Görev
Lütfen Safranbolu gezisi metninde "Kışlık evlerin bulunduğu" ifadesinden başlayıp "evlerin olduğu yerlermiş..." ifadesine kadar uzanan bölümün tamamını hiçbir değişiklik yapmadan döndürün.

Metin
· · ·

Bu müze kentte yerleşim biri kışlık, diğeri yazlık olarak iki kesimde biçimlenmiş,

Kışlık evlerin bulunduğu ve iki derenin oluşturduğu vadi, diğer bir tanımla ÇARŞI; dericilik, yemenicilik, demircilik, bakırcılık, semercilik, saraçlık, nalbantlık, keçecilik, kereste ticaretinin yapıldığı kesim imiş.. Tabagcılık yani deri işi burada önemli iş alanlarında imiş.. İş alanları Lonca düzeni şeklinde ayrı sokaklar içinde toplanmış,

Yazlık evler ise, bağ ve bahçeler arasında sayfiye yeri konumundaki BAĞLAR'da imiş, ama oraları gezginciler pekte bakmazlarmış. varsa yoksul müze kent olan kışlık evlerin olduğu yerlermiş...

Biz ne yaptık derseniz, ilk önce tabiki de çarşılarını, otantik evlerini dolaştık..


İlk işimiz yukarıda kalenin oradaki Müze ve Saat kulesi. Müzeyi dolaştıktan sonra, Saat kulesinin içindeki amcayı dinlemeden ve saat başlarındaki DINNNN sesi seramonisini hissetmeden dönmeyin derim.

Sonra da mutlaka uğramamız gereken yerlerden biri olan Hıdırlık Tepesine vardık. Buradan bakınca, "Aman Tanrım, hiç bir ev, diğerinin görüşünü kısıtlamıyor, ne kaaaa güzel bir şekilde evler konumlanmış mirim" diye mimari konuşmalar yaptık. Burası, Türklerin Safranbolu'ya geldikleri zaman konuşlandığı yermiş ve açık namazgah şeklinde namazlar kılınıp, yağmur duaları yapılıp, hıdırellezler kutlanırmış. Hatta ve hatta birini yolcu mu edeceksiniz buradan yolcularmışsınız.


Hıdırlık tepesinden aşağıya indik. Daracık, arnavut kaldırımlı sokakları daha alıcı gözle gezelim dedik. Sokaklar arasında yürürken bize ikram edilen lokumları afiyetle yiyerek yolumuza devam ettik. Cinci Hanı ve Hamamı. Han'ı bulamamak gibi bir şey söz konusu bile değil. 1645 yılında Padişah I. İbrahim zamanında Kazasker olan Safranbolu'lu Cinci Hoca tarafından yaptırılmış olan Han önceleri geldiğimizde restore de diye girememiştik. 1996 yılında yani.. Ama şimdi bitmiş. Güzel bir han olmuş.. Tepesine kadar çıkıp, poz poz tarihi evler arkamızda görüntüler aldık.

· · ·

Veri Kayıtları
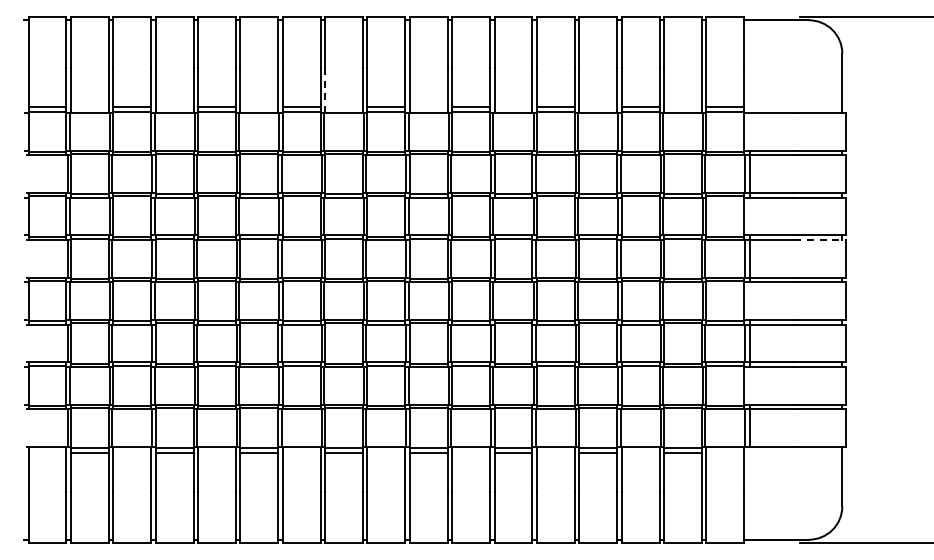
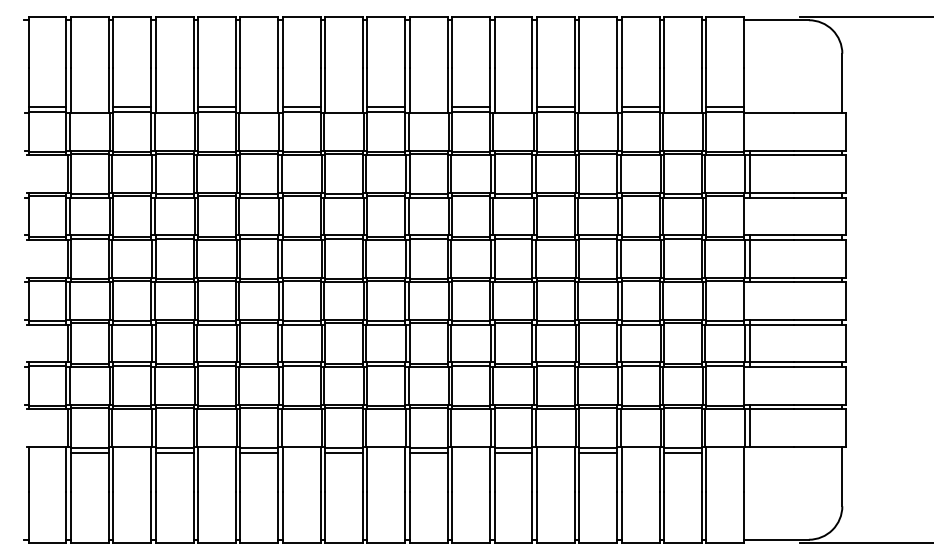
line at (325, 90): dashed -> solid
line at (820, 239): dashed -> solid
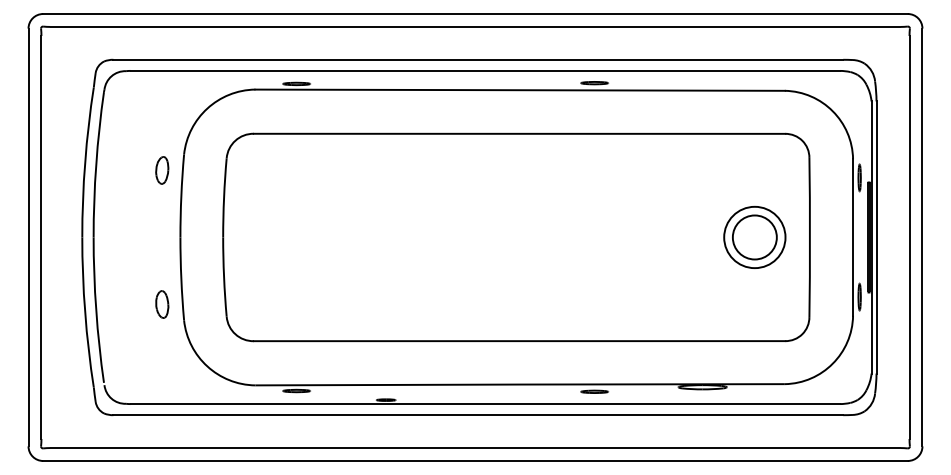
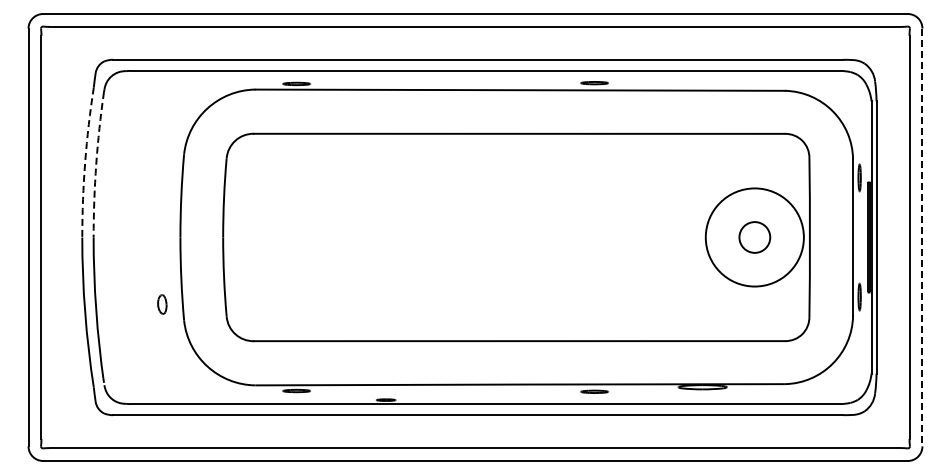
arc at (85, 162): solid -> dashed
arc at (96, 164): solid -> dashed
part at (162, 170): present -> none
circle at (754, 237) diameter: 44 px -> 31 px
circle at (754, 237) diameter: 61 px -> 98 px
line at (922, 237): solid -> dashed
part at (162, 304) size: 15x29 px -> 11x21 px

· · ·

Görev Sonucu
Kışlık evlerin bulunduğu ve iki derenin oluşturduğu vadi, diğer bir tanımla ÇARŞI; dericilik, yemenicilik, demircilik, bakırcılık, semercilik, saraçlık, nalbantlık, keçecilik, kereste ticaretinin yapıldığı kesim imiş.. Tabagcılık yani deri işi burada önemli iş alanlarında imiş.. İş alanları Lonca düzeni şeklinde ayrı sokaklar içinde toplanmış,

Yazlık evler ise, bağ ve bahçeler arasında sayfiye yeri konumundaki BAĞLAR'da imiş, ama oraları gezginciler pekte bakmazlarmış. varsa yoksul müze kent olan kışlık evlerin olduğu yerlermiş...